One of the country’s most astonishing natural wonders is snuggled along the border with Burma in the southwest provinces of Phetchaburi and Prachuap Kirikan. This magnificent forest is part of the great rugged Tenasserim Range running from the province of Tak in the north, to Phang Nga in the south. It has evolved over millions of years into a spectacular wilderness showcasing an amazing array of wild flora and fauna. 


_Asian leopard camera-trapped on old logging road_

Kaeng Krachan is the largest national park in the nation covering a vast area of 2,915 square kilometres of mostly dense mountainous with moist-evergreen, dry-evergreen and mixed deciduous forests. The highest peak is on the border at over 1,500 meters and the second is Phaneon Thung Mountain at 1,207 meters. The park is one of the richest biospheres on the planet with Sundaic and Indochinese species intermingled and still surviving in the interior. 


_A great hornbill lifting off a fruit tree_ 

The Phetchaburi and Pranburi Rivers are two very important watersheds that flow through the protected area to the lowlands. There are more than 70 species of fish plus the animals feeding on them including the Siamese crocodile, fishing cat, buffy fish-owl, lesser fish-eagle and smooth-coated otter all found here in fair numbers except for the crocodile. So far, only one individual has been recorded. However, it is a harmonious ecosystem filled with wild animals and real-life stories of nature’s remarkable creatures living here for millennia. 


_Bull elephant camera-trapped at a mineral deposit_ 

In some areas tigers, leopards, elephants, gaur, tapir and many other superlative creatures thrive. Other carnivores include the clouded leopard, marbled cat, Asian wild dog, Asiatic jackal, sun bear, black bear and a host of smaller civets, badger, mongoose and banded linsang. Prey species comprise of sambar, both species of muntjac (the rare Fea’s and the more common barking deer), mouse deer, serow, wild pig, stump-tailed macaque, gibbon, langur and porcupine to mention just a few. There are over 400 bird species recorded plus a multitude of reptiles and amphibians, thousands of insect and plant species.  

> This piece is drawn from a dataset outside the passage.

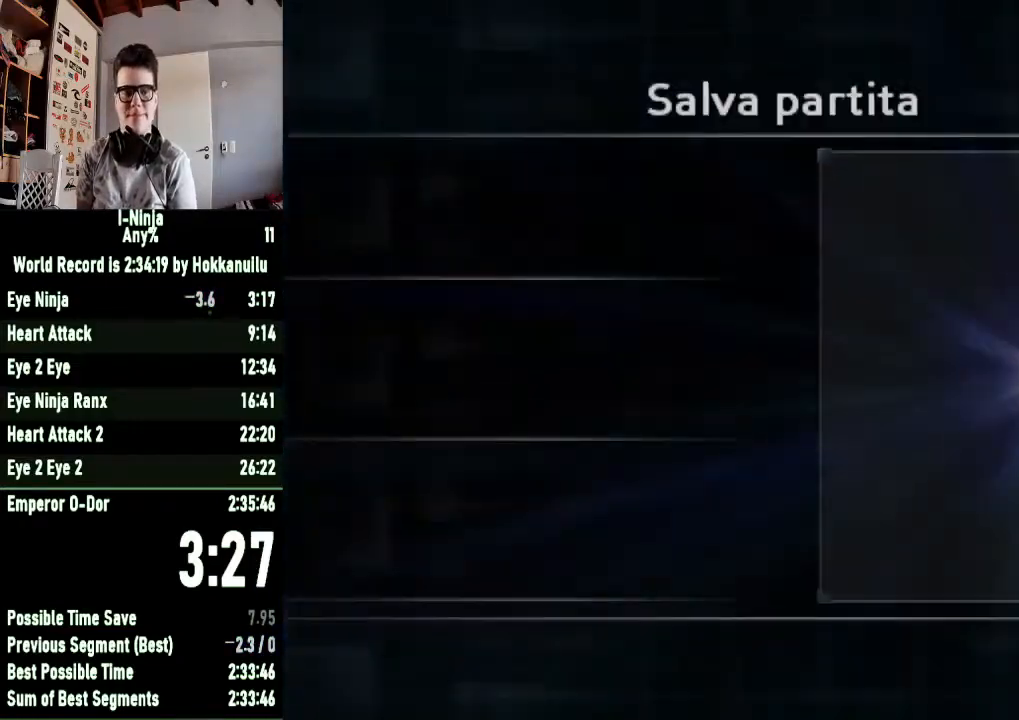
{"buttons": [], "left_stick": "center", "right_stick": "center", "events": [[100, "A", "down"], [167, "A", "up"], [267, "A", "down"], [367, "A", "up"]]}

_Gaur camera-trapped at the same mineral deposit_

Unfortunately, Kaeng Krachan is under serious threat from people inside and outside the park, who continue to poach the flora and fauna, and encroach on the forest. There are several Karen and Karang villages situated in the northeast section of the park along the Phetchaburi River. With easy access, these people continue to enter the interior in search of food and perpetrate other harmful activities. Also, human trafficking from Burma has been documented using the park’s waterways. Over the long run, these ethnic people with their unrestricted population growth will overcome many new areas in search of a livelihood.    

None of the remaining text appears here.